Komunitas ilmiah. Bukti-bukti ilmiah yang dikembangkan dalam komunitas ilmiah berdampak
kuat pada pemangku kepentingan lain dan dengan demikian mempengaruhi tindakan tegas dari
berbagai pihak. Misalnya, semakin banyaknya bukti ilmiah tentang efek rumah kaca mempengaruhi
Mahkamah Agung yang memberikan kuasa kepada pemerintah daerah untuk mengatur emisi karbon
dioksida dari kendaraan.

Lembaga Swadaya Masyarakat (LSM). LSM adalah istilah yang digunakan untuk
menggambarkan organisasi, dalam jumlah banyak, yang tidak berorientasi pada keuntungan atau
didukung oleh pemerintah. Secara historis, aktivitas LSM bertentangan dengan industri. Namun,
semakin banyak perusahaan seperti Starbucks yang telah menjalin hubungan dengan LSM dan
memungkinkan kedua belah pihak untuk mencapai tujuan dalam konteks sustainability.

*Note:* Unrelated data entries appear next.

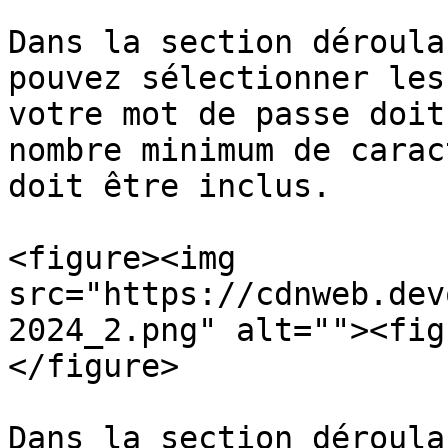
Dans la section déroula
pouvez sélectionner les
votre mot de passe doit
nombre minimum de carac
doit être inclus.

<figure><img 
src="https://cdnweb.dev
2024_2.png" alt=""><fig
</figure>

Dans la section déroula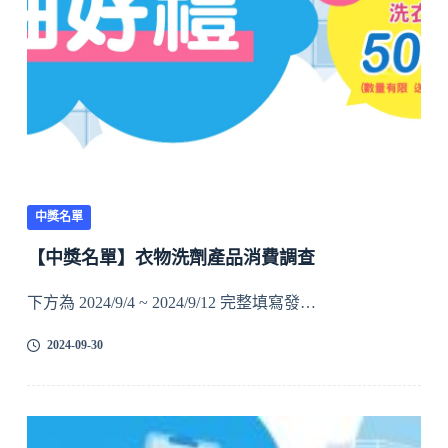
中獎名單
【中獎名單】衣物洗劑產品消費調查
下方為 2024/9/4 ~ 2024/9/12 完整填寫發…
2024-09-30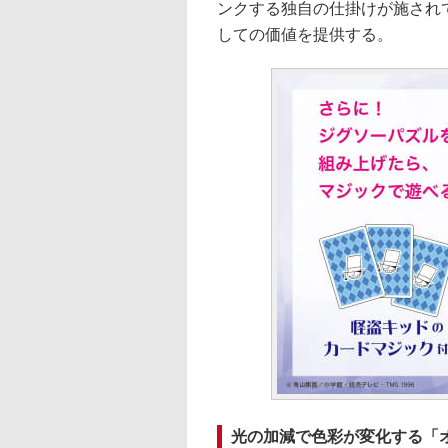
ンクする独自の仕掛けが施され
しての価値を提供する。
光の加減で色彩が変化する「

Masyarakat Umum. Masyarakat luas juga merupakan pemangku kepentingan yang mempengaruhi
operasi bisnis. Misalnya, perencana kota menyadari bahwa menjalin hubungan dengan publik
memungkinkan mereka untuk mendapatkan dukungan untuk inisiatif penggunaan lahan. Meskipun
masyarakat umum mungkin tidak mendapatkan manfaat langsung dari pengembangan lahan,
partisipasi mereka sangat penting selama proses desain.
Daftar Pustaka
Achillas, C., Bochtis, D. D., Aidonis, D., & Folinas, D. (2019). Green Supply Chain Management
. New York: Routledge: Taylor & Francis Group.

Dahlstrom, R. (2011). Green Marketing Management. Mason, Ohio: Cengage Learning.